Fiat money allows politicians to secretly steal your savings to fight yet another war on someone or something. Next we will see a war on “speculators,” or “hoarders,” and calls for a world currency.

U.N. one-worlders will not let this COVID crisis go to waste. They dream of one-world government (the “National Cabinet” writ large) with no circulating cash and mandatory use of digital money (credit card currency). The climate alarmists would also like to use a digital money monopoly to promote their war on carbon. They could control and ration what we buy and consume—lettuce, tofu, bicycles, and green energy only, with no overseas trips and no secret buying of diesel, bacon, or beef.

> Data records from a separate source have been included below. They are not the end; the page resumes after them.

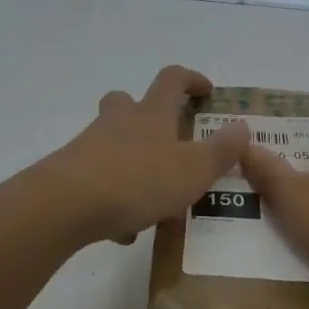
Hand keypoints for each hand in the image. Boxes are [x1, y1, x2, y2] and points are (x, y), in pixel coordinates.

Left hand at [36, 65, 247, 245]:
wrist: (65, 205)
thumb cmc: (138, 180)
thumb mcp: (193, 169)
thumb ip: (221, 150)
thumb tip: (242, 126)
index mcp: (152, 113)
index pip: (172, 79)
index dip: (191, 79)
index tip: (206, 91)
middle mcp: (118, 121)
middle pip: (127, 101)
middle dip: (145, 112)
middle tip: (165, 136)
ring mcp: (89, 146)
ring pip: (110, 141)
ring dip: (130, 159)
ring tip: (151, 197)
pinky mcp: (70, 174)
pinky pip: (97, 179)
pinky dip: (112, 197)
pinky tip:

We have already seen the start of their war on cash—digital money will join mulberry money, shinplaster, and cubic currency in the long history of failed political money. While people are focused on social distancing and contact tracing, one-worlders are secretly planning to recall banknotes and abolish cash. Then they can ration the “money” available to each of us each month (cutting it off for white males once they reach their “use by date”?).

For many people in the world, a store of gold coins, silver coins, gem stones, or a bit of productive land has allowed them to survive or escape when their government became too oppressive or lost a war, and the local fiat money became a cubic currency.

Unless, of course, history repeats…Gold confiscation?